Der Testwagen steht auf 18-Zoll-Leichtmetallfelgen mit 235/55er Winterbereifung rundum. Als Kunde hat man die Wahl zwischen 17 – 20 Zoll Bereifung, da der Qashqai aber kein Adaptives Fahrwerk mitbringt, empfiehlt es sich des Komforts wegen, nicht die größtmögliche Bereifung zu wählen.

Im Innenraum gibt es viel moderne Technik, die Anzeigen teilen sich in ein aufgesetztes Nissan-Connect Touch-Infotainment-System mit 9 Zoll, ein digitales Cockpit mit 12,3 Zoll und ein sehr helles, jederzeit gut ablesbares, projiziertes Head-up-Display mit 10,8 Zoll. Der Homebildschirm lässt sich individuell konfigurieren und die wichtigsten Funktionen (Lautstärke, Klimasteuerung) werden weiterhin über haptische Tasten bedient.
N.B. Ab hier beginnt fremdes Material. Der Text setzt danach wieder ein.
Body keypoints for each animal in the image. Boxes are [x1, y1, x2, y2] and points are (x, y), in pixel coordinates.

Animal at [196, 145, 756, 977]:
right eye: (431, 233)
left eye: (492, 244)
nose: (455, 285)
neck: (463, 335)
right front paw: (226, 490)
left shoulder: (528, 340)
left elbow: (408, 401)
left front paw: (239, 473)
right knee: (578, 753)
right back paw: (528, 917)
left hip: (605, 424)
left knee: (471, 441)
Das generelle Bedienkonzept ist sehr intuitiv gehalten, man steigt ein und kann direkt loslegen, ohne groß nach Einstellungen zu suchen – entweder über das Menü im Infotainment-System oder über die Tasten am unten abgeflachten Multifunktionslenkrad. Sehr schön auch die Parkkamera mit Hilfslinien, 360 Grad Ansicht und hochaufgelöstem Bild.

Um das Mobiltelefon zu verbinden gibt es in der Mittelkonsole jeweils einen USB-C und einen USB-A Anschluss, die gleiche Anschlussvielfalt findet sich im Fondbereich. Android Auto und Apple Car Play sind ebenfalls mit an Bord. Und eine Ladeschale zum Kabellos Laden, welche ausreichend dimensioniert ist, darf da natürlich nicht fehlen.
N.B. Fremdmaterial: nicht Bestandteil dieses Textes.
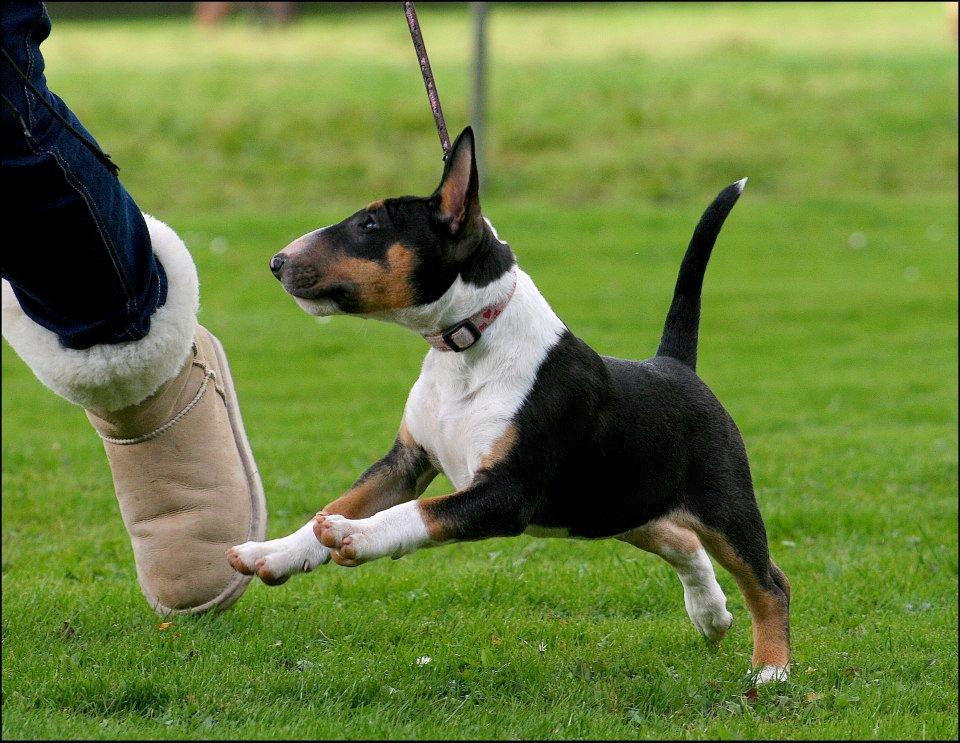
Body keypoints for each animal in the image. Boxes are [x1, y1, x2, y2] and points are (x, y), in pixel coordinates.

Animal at [229, 128, 792, 684]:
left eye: (370, 224)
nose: (276, 262)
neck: (468, 346)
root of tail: (674, 364)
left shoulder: (505, 492)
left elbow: (418, 513)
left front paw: (354, 536)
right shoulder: (406, 461)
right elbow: (337, 505)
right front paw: (271, 553)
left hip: (723, 504)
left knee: (768, 579)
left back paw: (771, 670)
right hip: (616, 505)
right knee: (682, 540)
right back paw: (712, 617)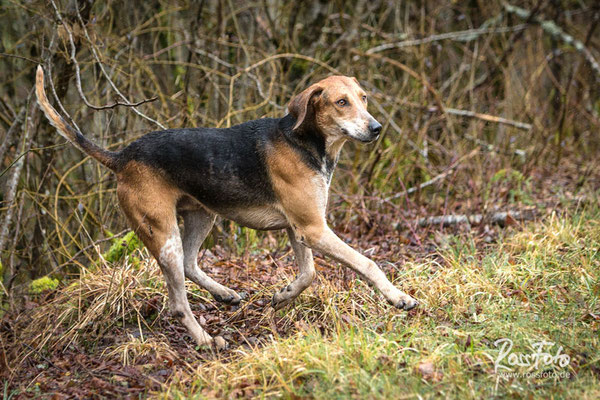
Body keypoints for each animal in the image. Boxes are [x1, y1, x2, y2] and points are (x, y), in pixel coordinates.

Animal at [36, 65, 418, 346]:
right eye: (341, 102)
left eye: (363, 98)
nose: (376, 128)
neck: (306, 142)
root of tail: (122, 157)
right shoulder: (313, 229)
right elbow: (368, 264)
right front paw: (398, 297)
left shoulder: (300, 229)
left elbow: (307, 275)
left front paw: (282, 296)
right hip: (163, 233)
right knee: (177, 303)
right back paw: (206, 340)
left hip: (201, 215)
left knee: (190, 264)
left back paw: (224, 295)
Erwähnenswert: Die Sitze gibt es in den Bezügen Stoff oder Kunstleder, es wird kein Tierleder mehr verbaut! Die Türen sind von innen ebenfalls mit Kunstleder verkleidet (in der Front und im Fondbereich) und das allgemeine Interieur wirkt sehr wertig.

Im Innenraum ist reichlich Platz, es gibt diverse Ablagemöglichkeiten (es passt eine 1,5 Liter Flasche in die Türablagen vorn) und auch im Fond nehmen zwei Erwachsene bequem Platz, der „Notsitz“ in der Mittelreihe ist eher nur für die Kurzstrecke ausgelegt. Um Kindersitze zu befestigen gibt es im Fond zwei Isofix Anschlüsse an den äußeren Sitzen.
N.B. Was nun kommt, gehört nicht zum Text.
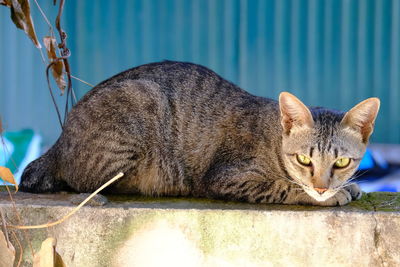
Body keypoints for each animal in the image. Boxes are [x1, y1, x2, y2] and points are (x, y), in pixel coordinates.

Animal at [19, 61, 382, 207]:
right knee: (94, 182)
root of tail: (59, 141)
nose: (322, 187)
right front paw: (330, 195)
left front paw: (349, 186)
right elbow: (282, 187)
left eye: (341, 163)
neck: (274, 137)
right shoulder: (227, 176)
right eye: (305, 159)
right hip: (143, 99)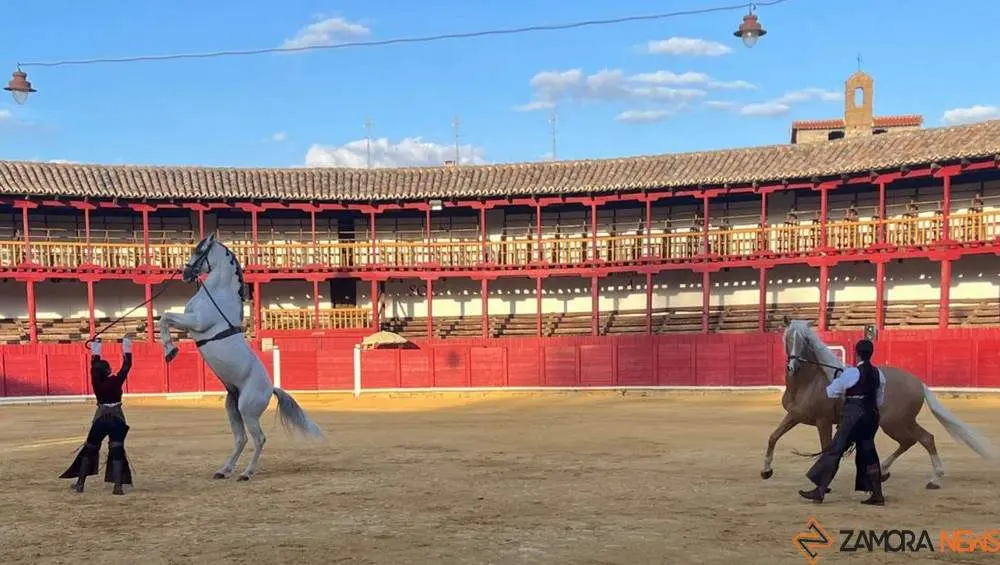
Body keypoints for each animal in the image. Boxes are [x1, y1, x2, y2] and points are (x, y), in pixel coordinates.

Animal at [159, 232, 324, 481]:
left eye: (200, 251)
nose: (185, 274)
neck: (218, 295)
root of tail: (270, 388)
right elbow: (166, 318)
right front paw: (170, 349)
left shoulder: (197, 322)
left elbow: (165, 317)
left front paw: (171, 350)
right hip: (233, 407)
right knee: (241, 438)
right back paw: (223, 470)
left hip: (248, 410)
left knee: (259, 438)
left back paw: (246, 473)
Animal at [761, 317, 995, 489]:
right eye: (788, 338)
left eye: (805, 341)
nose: (793, 366)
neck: (808, 383)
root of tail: (918, 383)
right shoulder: (794, 416)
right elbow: (773, 437)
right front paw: (766, 471)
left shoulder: (823, 421)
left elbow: (826, 448)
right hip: (901, 422)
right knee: (919, 439)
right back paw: (894, 473)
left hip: (894, 423)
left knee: (919, 439)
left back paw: (929, 477)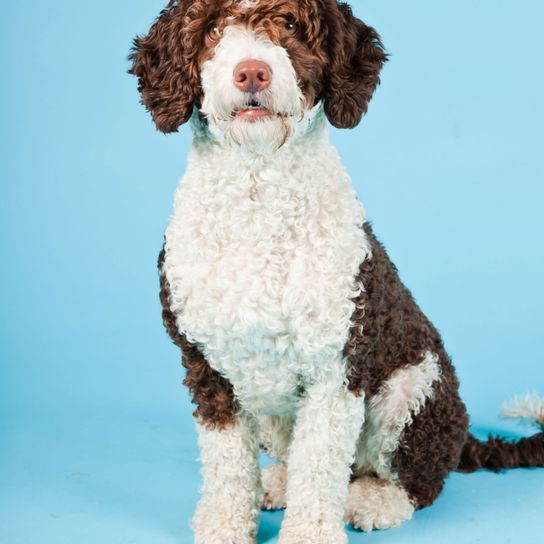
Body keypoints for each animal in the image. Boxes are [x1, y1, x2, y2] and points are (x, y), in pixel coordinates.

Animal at [129, 2, 544, 540]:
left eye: (289, 25)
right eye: (213, 30)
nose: (252, 71)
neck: (258, 196)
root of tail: (462, 437)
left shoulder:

Für den Großeinkauf reicht das Ladevolumen vom Kofferraum mit 479 Litern ebenfalls aus. Wird mehr Platz benötigt, lässt sich die Rückbank in 60/40 Aufteilung umklappen (mit sehr geringer Ladekante im Übergang) und zwei Zwischenböden entfernen. So erweitert sich das Platzangebot auf 1.447 Liter.

Der Einstiegspreis für die Qashqai Welt liegt bei 25.790 Euro, ist also im Compact-SUV Segment im Vergleich mit den Mitbewerbern (VW Tiguan, Ford Kuga) im unteren Preisbereich anzusiedeln. Der Testwagen mit etwas mehr Sonderausstattung liegt bei 35.990 Euro.